On Wall Street, meanwhile, the Dow Jones Industrial Average inched down 0.2 per cent, the S&P 500 dropped 0.8 per cent and the Nasdaq fell 1.3 per cent. 

Traders will be keeping a close eye on how central banks around the world pursue interest rate hikes this week.

The US Federal Reserve is expected to declare a smaller rate hike of 0.25 percentage points on Wednesday having already pushed through a string of 0.5 percentage point and 0.75 percentage point hikes.

Meanwhile, the European Central Bank (ECB) and Bank of England are likely to usher in rises of 0.5 percentage points on Thursday.

This would take the UK’s interest rate to 4 per cent, helping those with savings but sparking further unease for mortgage borrowers.

With central banks still raising rates as they battle to tame sky high inflation, analysts suggested the rally on global stock markets so far this year could soon grind to a halt. 

Eric Robertsen, global head of research and chief strategist at Standard Chartered, said: ‘Expectations for a Goldilocks scenario are too hopeful.’

Stock Watch – Impellam

Impellam, the recruitment firm which helps professionals such as doctors, lawyers and teachers to find work, has agreed to sell two of its businesses for £85million.

The company will sell its regional specialist staffing and healthcare businesses to investment fund Twenty20 Capital. 

Impellam plans to reward investors with a special dividend of 77.7 pence per share – or £35million – following the disposals.

Shares rose 7.1 per cent, or 47.5p, to 720p yesterday.

A Goldilocks economy is one that is neither too hot nor too cold and grows steadily without stoking inflation.

Back in London, the new boss of Shell wasted little time in imposing his mark on the oil giant.

Wael Sawan, who took over from Ben van Beurden earlier this month, authorised the merger of Shell’s oil and gas production and liquified national gas (LNG) divisions. The company will also combine its renewables operations and oil refining and marketing business. 

The changes will see the size of the oil giant’s executive committee reduce from nine to seven members. Shares gained 0.2 per cent, or 4.5p, to 2375p.

Housebuilders, meanwhile, traded lower after the Government set a six-week deadline for developers to sign ‘legally binding contracts’ and commit to paying to repair unsafe buildings.

The contract will see developers pledge at least £2bn for repairs to buildings developed or refurbished over the past 30 years.

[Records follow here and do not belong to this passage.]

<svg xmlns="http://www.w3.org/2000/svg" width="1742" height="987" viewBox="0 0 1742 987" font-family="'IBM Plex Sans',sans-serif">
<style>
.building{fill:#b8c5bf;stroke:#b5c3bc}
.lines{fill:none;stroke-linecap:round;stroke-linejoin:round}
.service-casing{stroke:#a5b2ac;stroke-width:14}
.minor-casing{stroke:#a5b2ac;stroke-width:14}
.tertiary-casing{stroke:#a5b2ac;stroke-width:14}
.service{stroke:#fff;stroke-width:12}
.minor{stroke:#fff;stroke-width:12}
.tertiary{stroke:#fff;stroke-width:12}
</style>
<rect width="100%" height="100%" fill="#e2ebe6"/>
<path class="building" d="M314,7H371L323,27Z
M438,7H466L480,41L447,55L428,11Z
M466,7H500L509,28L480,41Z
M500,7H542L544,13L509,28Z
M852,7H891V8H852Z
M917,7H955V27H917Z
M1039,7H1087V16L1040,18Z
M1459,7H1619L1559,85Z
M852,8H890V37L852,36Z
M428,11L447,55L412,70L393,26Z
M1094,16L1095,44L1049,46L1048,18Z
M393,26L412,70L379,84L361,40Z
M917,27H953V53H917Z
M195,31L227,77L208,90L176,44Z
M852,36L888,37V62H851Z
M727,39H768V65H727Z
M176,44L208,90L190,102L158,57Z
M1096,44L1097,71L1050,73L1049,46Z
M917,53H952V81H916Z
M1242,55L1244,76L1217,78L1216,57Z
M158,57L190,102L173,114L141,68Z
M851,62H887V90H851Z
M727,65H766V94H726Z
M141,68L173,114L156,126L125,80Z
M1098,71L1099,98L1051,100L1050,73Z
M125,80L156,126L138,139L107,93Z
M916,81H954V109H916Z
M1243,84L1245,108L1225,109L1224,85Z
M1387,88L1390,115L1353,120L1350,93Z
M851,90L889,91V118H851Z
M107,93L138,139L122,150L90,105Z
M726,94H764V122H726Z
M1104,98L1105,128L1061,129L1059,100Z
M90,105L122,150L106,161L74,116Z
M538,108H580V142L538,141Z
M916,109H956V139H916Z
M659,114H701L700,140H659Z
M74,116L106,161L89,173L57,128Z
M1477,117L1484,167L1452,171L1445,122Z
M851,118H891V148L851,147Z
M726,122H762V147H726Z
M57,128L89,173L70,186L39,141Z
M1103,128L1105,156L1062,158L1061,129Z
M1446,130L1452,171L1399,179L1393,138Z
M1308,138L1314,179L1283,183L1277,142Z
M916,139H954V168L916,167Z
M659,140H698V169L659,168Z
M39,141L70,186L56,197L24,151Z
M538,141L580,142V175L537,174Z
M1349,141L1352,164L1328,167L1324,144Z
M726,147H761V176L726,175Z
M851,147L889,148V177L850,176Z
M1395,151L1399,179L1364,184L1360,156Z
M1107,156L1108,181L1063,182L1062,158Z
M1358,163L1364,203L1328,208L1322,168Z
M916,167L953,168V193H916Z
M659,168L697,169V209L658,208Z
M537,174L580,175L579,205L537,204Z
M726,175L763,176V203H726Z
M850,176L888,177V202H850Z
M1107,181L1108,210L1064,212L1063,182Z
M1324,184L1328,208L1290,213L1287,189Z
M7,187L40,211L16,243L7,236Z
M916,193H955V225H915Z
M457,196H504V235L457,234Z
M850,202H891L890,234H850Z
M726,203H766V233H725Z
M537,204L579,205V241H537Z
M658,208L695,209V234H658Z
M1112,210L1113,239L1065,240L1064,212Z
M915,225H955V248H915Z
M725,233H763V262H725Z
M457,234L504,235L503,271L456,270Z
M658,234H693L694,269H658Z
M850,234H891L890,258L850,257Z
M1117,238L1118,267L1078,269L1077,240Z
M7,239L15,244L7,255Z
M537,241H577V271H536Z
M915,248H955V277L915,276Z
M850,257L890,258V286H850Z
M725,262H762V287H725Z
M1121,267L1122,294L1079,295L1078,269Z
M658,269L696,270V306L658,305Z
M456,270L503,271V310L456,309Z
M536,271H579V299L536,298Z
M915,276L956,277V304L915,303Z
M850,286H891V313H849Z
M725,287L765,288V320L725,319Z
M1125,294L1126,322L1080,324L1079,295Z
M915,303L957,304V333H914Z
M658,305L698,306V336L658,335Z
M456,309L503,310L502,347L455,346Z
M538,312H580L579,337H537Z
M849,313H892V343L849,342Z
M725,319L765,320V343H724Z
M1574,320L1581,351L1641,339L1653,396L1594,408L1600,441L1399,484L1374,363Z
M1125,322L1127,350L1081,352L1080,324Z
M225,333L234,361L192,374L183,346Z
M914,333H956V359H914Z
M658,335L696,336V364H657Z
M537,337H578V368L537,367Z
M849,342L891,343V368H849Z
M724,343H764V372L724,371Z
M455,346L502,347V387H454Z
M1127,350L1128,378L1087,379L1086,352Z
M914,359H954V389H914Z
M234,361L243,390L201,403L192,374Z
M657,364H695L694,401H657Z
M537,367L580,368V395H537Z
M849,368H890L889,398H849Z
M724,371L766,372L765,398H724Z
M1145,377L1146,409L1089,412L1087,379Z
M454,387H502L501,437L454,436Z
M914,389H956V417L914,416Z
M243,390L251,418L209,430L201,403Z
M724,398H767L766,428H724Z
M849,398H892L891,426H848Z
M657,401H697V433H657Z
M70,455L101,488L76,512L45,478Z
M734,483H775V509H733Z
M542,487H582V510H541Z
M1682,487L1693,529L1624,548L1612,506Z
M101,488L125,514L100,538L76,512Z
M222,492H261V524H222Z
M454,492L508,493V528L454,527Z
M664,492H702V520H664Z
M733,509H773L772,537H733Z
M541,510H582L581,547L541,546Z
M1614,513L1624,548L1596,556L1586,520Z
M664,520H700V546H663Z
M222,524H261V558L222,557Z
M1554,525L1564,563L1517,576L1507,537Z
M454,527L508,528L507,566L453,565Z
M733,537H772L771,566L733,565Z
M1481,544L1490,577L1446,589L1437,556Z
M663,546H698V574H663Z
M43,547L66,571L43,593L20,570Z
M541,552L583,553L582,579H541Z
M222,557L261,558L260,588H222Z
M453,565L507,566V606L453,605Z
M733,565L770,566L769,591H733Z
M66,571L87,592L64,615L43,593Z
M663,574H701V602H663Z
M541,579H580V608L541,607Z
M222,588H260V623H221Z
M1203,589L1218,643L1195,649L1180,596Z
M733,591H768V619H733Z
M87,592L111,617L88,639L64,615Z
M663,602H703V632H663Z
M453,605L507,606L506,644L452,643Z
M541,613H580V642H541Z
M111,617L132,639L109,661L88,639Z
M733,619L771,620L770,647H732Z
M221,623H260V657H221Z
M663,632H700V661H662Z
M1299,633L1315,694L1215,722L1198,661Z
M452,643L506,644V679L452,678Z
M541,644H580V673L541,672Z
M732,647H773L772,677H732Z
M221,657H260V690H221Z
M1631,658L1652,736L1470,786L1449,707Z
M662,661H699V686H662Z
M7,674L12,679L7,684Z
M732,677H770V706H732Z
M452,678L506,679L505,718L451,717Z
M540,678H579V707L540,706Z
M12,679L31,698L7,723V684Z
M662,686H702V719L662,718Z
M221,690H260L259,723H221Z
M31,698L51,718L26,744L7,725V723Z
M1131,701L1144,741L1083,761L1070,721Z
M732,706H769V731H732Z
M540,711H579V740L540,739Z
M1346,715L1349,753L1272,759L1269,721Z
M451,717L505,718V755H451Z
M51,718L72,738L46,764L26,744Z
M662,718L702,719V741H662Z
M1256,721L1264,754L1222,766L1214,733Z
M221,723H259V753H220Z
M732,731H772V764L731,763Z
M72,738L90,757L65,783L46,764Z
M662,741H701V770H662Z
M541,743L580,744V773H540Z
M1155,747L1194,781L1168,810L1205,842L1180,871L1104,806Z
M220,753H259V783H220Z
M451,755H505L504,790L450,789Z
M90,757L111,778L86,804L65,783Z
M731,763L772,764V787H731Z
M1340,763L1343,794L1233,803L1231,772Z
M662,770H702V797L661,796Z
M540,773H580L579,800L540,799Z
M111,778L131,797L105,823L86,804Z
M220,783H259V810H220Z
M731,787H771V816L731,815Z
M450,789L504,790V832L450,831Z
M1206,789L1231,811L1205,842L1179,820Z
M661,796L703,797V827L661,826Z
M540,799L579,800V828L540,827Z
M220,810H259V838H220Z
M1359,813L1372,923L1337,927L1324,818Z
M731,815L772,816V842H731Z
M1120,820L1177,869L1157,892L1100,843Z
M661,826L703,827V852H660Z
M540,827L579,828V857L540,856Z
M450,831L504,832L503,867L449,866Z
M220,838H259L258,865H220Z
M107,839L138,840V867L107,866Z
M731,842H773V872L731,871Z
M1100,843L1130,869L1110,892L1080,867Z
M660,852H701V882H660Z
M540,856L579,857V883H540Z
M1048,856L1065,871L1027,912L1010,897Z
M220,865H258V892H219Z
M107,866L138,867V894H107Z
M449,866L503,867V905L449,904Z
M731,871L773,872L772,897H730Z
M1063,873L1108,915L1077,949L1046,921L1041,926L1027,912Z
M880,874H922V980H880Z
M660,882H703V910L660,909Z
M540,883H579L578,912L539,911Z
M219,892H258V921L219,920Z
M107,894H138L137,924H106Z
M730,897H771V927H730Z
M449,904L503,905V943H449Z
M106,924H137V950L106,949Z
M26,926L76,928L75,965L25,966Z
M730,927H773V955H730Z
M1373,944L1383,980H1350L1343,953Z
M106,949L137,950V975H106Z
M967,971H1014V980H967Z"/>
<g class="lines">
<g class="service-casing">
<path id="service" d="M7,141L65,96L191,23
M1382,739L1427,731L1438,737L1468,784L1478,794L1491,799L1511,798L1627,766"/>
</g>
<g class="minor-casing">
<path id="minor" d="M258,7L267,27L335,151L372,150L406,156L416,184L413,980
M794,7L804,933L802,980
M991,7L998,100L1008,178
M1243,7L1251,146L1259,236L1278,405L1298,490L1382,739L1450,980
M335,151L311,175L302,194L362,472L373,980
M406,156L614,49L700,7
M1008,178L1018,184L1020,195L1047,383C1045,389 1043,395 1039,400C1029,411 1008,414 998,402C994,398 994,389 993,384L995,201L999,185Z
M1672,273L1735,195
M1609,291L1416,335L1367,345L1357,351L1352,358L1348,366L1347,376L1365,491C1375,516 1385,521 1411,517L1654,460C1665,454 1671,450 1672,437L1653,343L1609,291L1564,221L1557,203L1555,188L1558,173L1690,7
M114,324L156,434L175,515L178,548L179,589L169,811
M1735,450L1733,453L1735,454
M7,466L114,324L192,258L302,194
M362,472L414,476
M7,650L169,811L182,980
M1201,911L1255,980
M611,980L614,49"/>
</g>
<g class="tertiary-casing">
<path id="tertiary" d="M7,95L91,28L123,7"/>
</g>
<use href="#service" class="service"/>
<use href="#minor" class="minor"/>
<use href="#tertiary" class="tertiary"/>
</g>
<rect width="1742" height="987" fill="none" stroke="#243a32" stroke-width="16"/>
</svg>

Those who fail to sign and follow the contractual terms will face ‘significant consequences’, the Government added. The sell-off across the industry hit Crest Nicholson hardest, which fell 2.9 per cent, or 7p, to 237.8p.

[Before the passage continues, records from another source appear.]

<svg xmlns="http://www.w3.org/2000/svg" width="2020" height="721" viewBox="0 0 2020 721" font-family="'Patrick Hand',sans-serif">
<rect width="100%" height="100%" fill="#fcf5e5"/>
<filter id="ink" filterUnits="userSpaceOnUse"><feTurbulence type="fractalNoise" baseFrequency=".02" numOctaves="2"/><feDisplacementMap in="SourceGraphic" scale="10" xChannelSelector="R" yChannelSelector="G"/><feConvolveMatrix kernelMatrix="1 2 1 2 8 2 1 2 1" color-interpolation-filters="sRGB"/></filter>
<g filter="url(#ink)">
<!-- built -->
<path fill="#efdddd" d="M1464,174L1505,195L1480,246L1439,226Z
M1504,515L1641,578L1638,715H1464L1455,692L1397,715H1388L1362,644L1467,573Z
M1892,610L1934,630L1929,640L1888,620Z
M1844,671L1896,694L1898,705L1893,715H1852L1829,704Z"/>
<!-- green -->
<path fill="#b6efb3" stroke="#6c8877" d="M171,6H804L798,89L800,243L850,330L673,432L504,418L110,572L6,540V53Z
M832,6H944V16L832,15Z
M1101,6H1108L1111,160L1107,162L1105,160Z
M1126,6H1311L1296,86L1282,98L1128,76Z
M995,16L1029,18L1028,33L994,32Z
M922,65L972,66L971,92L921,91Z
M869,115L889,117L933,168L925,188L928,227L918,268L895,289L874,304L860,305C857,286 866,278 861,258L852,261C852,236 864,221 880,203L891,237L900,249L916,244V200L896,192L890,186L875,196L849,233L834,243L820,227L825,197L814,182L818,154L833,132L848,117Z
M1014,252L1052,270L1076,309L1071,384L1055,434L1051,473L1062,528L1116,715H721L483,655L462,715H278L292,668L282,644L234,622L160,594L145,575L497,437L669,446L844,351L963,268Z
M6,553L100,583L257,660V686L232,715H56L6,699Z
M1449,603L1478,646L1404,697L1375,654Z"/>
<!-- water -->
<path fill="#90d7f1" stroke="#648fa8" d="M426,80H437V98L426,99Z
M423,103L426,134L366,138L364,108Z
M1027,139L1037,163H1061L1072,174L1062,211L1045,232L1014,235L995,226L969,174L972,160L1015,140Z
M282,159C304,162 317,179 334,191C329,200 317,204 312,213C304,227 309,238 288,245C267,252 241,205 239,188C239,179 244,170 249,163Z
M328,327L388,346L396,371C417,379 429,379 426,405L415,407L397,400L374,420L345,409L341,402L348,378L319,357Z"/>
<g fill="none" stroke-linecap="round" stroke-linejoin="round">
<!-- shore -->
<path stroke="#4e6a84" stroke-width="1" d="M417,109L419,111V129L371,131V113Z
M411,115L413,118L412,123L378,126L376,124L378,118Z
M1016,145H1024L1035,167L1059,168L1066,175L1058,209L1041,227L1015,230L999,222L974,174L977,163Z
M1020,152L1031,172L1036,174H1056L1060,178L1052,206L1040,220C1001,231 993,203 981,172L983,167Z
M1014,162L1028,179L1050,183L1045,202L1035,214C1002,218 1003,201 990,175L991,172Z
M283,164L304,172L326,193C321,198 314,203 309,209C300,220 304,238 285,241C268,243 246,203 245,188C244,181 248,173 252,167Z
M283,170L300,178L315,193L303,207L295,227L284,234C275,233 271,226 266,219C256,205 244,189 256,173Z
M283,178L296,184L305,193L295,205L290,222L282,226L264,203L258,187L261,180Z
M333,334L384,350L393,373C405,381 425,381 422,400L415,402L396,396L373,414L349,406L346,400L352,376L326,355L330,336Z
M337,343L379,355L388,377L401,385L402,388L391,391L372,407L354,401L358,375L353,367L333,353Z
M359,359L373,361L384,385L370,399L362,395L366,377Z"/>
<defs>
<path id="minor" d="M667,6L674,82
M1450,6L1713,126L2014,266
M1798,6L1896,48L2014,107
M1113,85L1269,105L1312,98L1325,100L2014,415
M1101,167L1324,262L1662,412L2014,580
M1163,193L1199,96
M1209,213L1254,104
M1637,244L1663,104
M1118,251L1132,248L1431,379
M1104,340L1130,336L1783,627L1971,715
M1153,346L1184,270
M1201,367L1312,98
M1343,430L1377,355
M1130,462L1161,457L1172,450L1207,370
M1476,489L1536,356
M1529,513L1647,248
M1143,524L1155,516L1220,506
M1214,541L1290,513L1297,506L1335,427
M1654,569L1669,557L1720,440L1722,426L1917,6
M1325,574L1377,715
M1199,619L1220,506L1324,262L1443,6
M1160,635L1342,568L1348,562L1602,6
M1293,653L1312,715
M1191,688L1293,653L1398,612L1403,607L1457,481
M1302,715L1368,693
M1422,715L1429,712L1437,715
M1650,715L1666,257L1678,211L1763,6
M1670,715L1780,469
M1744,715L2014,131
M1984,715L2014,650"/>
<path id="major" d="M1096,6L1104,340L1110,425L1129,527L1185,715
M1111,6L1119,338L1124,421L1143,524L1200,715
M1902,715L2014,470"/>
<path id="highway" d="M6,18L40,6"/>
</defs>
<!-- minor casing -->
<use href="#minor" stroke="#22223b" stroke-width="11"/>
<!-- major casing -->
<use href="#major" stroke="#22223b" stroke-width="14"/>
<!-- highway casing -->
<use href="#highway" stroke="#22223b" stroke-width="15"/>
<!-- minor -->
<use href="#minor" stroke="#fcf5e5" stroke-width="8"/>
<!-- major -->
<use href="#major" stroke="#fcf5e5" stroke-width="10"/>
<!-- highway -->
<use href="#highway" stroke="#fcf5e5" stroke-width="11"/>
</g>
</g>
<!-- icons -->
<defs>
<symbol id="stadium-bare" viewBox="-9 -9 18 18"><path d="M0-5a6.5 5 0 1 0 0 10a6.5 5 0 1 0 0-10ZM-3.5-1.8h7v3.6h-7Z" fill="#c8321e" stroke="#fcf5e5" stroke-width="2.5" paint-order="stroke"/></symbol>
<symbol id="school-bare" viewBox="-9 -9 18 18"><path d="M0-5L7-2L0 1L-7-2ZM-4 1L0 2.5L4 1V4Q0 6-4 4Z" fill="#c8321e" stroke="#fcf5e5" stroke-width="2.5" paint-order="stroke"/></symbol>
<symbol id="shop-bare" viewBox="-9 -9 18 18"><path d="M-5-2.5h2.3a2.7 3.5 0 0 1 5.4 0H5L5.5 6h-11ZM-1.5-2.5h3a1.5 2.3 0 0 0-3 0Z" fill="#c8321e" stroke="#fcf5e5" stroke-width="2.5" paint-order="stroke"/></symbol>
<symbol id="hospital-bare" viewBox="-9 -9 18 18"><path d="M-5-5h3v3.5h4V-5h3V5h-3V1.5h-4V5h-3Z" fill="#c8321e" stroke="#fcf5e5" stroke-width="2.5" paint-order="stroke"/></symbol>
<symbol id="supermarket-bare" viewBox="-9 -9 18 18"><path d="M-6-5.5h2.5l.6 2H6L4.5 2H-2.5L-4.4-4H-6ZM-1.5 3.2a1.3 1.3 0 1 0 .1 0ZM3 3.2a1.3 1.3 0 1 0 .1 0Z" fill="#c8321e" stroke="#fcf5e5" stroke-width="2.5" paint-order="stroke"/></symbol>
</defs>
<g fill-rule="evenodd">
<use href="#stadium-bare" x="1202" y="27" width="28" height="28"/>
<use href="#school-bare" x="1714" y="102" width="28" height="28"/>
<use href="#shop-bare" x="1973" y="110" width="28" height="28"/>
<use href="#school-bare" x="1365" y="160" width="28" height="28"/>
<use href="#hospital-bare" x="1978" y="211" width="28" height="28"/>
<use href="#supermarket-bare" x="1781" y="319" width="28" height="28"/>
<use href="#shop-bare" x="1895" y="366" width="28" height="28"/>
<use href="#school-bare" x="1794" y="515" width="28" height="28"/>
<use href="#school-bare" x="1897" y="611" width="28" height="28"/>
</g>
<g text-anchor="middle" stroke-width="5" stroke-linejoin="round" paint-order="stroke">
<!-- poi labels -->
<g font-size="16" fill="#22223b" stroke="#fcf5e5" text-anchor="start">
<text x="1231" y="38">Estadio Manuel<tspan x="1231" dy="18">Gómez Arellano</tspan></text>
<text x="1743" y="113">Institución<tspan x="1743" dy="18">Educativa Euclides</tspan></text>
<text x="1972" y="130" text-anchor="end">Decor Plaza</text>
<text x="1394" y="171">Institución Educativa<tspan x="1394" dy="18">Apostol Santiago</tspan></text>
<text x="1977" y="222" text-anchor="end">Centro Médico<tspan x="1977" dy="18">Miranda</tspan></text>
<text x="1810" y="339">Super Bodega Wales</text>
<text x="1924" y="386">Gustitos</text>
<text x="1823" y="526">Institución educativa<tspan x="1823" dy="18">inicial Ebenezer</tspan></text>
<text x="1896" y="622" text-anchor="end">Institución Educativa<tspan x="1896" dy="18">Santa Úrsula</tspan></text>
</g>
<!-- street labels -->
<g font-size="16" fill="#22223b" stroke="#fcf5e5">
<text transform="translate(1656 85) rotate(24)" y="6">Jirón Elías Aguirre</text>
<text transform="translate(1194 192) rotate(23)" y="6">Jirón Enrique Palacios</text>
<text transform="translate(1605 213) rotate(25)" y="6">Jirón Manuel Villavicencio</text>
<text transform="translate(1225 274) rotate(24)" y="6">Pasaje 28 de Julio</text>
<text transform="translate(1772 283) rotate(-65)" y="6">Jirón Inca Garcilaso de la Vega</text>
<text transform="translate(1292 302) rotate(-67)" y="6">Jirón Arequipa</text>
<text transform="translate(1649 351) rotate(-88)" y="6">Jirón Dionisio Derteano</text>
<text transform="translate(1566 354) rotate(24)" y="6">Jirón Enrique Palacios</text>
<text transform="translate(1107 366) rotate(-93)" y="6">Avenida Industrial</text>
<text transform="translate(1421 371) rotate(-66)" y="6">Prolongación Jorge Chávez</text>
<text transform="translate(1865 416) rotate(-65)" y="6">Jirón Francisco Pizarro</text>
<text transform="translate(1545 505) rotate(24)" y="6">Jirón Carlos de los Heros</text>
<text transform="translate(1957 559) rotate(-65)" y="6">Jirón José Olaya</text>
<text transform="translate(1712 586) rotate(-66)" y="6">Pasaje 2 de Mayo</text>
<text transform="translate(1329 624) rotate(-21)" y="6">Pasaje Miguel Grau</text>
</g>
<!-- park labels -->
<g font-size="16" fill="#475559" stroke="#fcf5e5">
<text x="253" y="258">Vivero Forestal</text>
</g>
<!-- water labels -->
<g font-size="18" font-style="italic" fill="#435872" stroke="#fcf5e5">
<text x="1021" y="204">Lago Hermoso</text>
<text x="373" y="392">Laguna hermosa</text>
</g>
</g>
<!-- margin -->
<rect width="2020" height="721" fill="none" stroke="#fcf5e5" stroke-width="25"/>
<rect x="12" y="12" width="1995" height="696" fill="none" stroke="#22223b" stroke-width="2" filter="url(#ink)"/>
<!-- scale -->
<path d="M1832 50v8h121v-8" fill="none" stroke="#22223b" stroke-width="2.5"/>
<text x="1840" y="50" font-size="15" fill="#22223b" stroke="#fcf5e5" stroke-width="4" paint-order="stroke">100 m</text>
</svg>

Rivals Taylor Wimpey dipped 1.8 per cent, or 2.1p, to 116.7p and Barratt Developments sank 1.8 per cent, or 8.5p, to 457.4p.

Computacenter rose highest in the second tier after a record fourth quarter. The upbeat result was driven by ‘extremely buoyant’ sales across its technology sourcing business. 

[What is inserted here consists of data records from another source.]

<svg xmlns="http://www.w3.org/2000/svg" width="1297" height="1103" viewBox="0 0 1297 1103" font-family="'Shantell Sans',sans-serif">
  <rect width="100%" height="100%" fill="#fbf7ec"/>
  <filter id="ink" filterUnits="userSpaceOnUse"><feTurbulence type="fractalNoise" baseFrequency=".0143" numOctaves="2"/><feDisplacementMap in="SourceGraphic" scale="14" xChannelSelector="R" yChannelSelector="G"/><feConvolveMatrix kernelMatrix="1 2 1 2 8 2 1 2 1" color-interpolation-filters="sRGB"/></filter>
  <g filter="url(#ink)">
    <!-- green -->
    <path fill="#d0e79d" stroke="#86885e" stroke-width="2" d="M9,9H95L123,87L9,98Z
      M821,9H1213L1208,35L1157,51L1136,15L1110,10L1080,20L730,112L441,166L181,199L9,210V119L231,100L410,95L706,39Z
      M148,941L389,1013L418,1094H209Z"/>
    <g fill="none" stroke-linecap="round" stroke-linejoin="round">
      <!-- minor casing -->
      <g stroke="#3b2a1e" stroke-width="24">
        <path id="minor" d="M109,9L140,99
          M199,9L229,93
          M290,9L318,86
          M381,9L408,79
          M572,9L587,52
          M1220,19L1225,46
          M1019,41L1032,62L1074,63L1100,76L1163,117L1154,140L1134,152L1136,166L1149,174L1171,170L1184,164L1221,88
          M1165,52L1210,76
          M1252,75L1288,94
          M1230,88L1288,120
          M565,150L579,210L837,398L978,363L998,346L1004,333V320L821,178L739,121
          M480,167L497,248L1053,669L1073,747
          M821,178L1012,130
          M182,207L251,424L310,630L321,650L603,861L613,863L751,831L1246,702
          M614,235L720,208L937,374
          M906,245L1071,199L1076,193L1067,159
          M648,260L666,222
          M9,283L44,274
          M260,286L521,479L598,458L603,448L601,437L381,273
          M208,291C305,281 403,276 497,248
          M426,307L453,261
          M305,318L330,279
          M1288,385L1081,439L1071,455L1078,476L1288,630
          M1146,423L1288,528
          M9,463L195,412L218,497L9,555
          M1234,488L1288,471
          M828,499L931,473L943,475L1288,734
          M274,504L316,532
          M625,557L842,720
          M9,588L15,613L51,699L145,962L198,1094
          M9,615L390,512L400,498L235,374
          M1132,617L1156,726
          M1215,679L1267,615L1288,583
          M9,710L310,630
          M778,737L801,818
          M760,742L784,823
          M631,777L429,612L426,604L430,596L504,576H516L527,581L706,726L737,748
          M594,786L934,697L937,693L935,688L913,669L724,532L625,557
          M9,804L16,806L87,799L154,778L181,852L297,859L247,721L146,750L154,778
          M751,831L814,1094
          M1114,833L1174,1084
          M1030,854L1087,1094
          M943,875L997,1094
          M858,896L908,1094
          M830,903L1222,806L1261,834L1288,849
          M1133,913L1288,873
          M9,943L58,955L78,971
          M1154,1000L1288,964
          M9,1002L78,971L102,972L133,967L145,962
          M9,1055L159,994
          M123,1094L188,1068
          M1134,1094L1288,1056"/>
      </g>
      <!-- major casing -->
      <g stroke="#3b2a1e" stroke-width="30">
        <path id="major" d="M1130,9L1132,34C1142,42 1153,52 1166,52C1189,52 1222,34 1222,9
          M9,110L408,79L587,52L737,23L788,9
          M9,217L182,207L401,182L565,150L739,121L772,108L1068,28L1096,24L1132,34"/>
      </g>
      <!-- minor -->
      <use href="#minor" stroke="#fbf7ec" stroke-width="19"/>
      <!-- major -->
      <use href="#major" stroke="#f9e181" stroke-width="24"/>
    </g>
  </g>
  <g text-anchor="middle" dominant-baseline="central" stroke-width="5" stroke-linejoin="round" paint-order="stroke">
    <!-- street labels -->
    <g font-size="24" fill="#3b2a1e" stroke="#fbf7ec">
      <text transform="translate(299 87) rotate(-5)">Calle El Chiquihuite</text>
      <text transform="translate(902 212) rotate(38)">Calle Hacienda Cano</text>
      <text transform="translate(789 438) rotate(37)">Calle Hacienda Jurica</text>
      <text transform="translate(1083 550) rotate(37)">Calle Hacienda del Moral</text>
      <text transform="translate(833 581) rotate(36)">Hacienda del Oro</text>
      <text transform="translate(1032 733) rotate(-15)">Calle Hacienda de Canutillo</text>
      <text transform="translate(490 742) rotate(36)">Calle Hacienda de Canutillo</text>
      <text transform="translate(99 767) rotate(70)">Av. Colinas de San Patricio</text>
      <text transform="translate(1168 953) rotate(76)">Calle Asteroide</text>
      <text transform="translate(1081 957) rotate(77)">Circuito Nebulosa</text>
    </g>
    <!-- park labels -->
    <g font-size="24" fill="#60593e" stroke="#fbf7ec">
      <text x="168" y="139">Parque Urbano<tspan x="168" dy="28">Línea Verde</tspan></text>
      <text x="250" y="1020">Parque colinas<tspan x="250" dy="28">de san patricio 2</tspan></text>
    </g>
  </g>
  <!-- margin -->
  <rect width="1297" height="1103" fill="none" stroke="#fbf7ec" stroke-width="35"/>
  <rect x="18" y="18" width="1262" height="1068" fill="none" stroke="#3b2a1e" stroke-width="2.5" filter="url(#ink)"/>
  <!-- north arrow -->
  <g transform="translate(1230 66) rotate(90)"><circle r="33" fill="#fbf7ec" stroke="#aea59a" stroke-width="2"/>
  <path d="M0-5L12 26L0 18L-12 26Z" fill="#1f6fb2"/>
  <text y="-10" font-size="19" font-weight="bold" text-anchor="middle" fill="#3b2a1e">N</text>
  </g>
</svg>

Revenues for 2022 were 30 per cent higher than the previous 12 months. Shares surged 11.4 per cent, or 226p, to 2218p.

Darktrace shares crashed to a record low after the asset manager Quintessential disclosed a short position in the cyber-security firm. Shares tumbled 12.6 per cent, or 31.8p, to 220p.

Investors in On The Beach made their feelings known with a revolt at the package holiday group’s annual general meeting on Friday. More than one in five votes cast were opposed to its remuneration policy. 

Shares fell 1.8 per cent, or 3.2p, to 178.4p.